* Task brief *
Copy the listing word for word, starting at its first line and ending with the line that contains "users and fail".

*** Source information Section Begins ***

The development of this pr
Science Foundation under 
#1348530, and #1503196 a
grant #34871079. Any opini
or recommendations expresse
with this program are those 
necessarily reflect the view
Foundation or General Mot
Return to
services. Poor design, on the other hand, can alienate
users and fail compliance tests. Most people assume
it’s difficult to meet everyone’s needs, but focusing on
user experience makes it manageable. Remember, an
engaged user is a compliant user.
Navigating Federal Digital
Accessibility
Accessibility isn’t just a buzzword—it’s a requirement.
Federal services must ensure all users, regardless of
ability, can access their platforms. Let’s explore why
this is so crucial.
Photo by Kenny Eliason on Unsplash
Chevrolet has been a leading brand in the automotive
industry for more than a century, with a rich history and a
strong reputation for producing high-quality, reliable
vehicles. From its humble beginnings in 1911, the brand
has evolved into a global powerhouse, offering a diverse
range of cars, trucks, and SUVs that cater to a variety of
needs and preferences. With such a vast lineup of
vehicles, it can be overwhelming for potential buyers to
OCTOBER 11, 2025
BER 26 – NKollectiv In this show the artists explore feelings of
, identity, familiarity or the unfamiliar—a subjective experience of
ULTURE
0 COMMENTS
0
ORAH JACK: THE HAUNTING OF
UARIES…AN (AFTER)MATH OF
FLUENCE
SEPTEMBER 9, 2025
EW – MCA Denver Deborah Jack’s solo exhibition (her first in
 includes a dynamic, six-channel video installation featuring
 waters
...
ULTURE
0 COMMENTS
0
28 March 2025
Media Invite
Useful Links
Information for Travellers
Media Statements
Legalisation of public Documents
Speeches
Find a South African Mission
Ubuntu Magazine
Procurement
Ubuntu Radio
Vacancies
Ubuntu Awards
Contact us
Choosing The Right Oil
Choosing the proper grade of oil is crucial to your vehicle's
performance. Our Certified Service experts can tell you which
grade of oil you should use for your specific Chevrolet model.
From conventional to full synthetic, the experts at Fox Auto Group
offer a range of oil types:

*** Source information Section Ends ***

* Finished task *
The development of this pr
Science Foundation under 
#1348530, and #1503196 a
grant #34871079. Any opini
or recommendations expresse
with this program are those 
necessarily reflect the view
Foundation or General Mot
Return to
services. Poor design, on the other hand, can alienate
users and fail compliance tests. Most people assume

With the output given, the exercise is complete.